A new publication from the Flint Adolescent Study explores how family functioning throughout the adolescent years relates to sexual risk behaviors among teens.

HIV and other sexually transmitted infections (STIs) remain a major public health concern in the US. Adolescents are at increased risk for HIV/STI and Black adolescents are disproportionately affected. Previous studies have linked decreased family conflict and increased parental support with reduced sexual risk behaviors and STIs among Black youth, however research surrounding how changes in family functioning over time informs risk behaviors is more limited. Researchers from the University of Michigan Prevention Research Center formulated this study to help fill that gap in the literature.

The study focused on a sample of 850 predominantly (80%) Black adolescents from working class families in Flint, Mich. Researchers assessed their family functioning levels at baseline, and at one, two, and three years post-baseline. At the three-year mark, the youth were also asked about various sexual risk behaviors and STIs.

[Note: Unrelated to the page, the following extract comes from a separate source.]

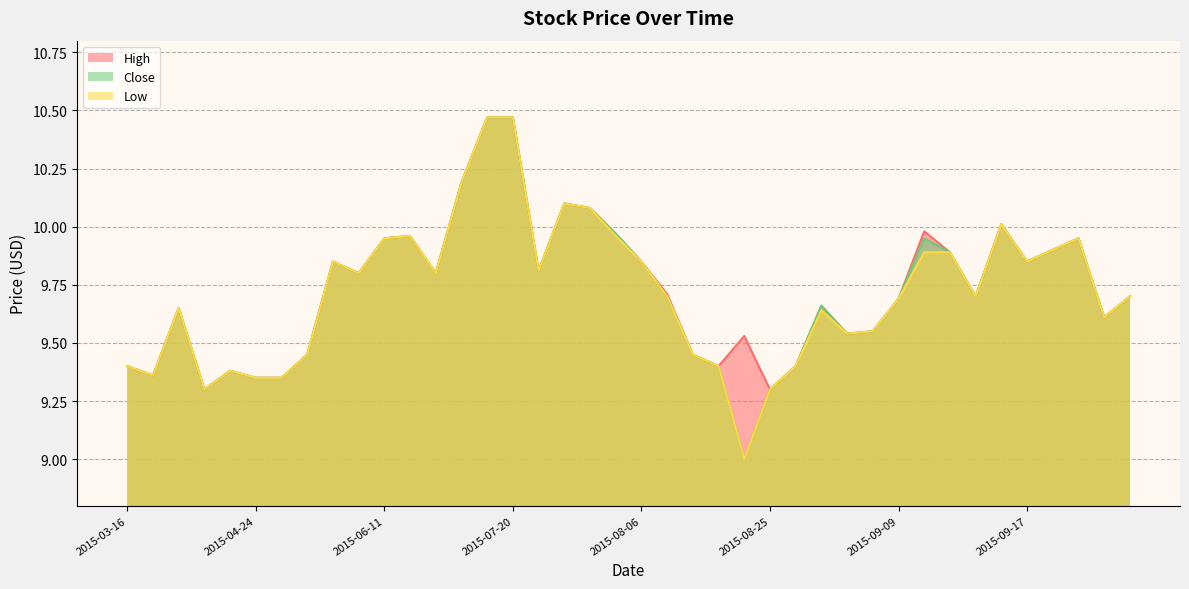

Is the value of High at 2015-07-10 greater than the value of Low at 2015-04-20?

Yes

Results from the self-reported data revealed that adolescent members of families with consistently high levels of conflict or conflict that increased during the three-year study were more likely to report sexual risk behaviors than members of families with low or decreasing conflict. Similarly, high parental support had a protective effect while low support tended to increase risk.

Though these clear patterns emerged, there were also some nuances to the findings. For example, it appears that the impact of family conflict and support on sexual risk behavior actually varies by gender, showing a more significant effect on the behaviors of girls than boys.

Additionally, though the two extremes of the family conflict scale showed consistent patterns with risk behavior, families that were reported to have initially low parent support that increased over the three-year study were less predictive of sexual risk behaviors than families that had initially high parent support that increased over time.

Counterintuitive findings like this highlight the complexities of the influence of family dynamics on sexual risk behaviors as well as the need for future studies that may tease out these intricacies.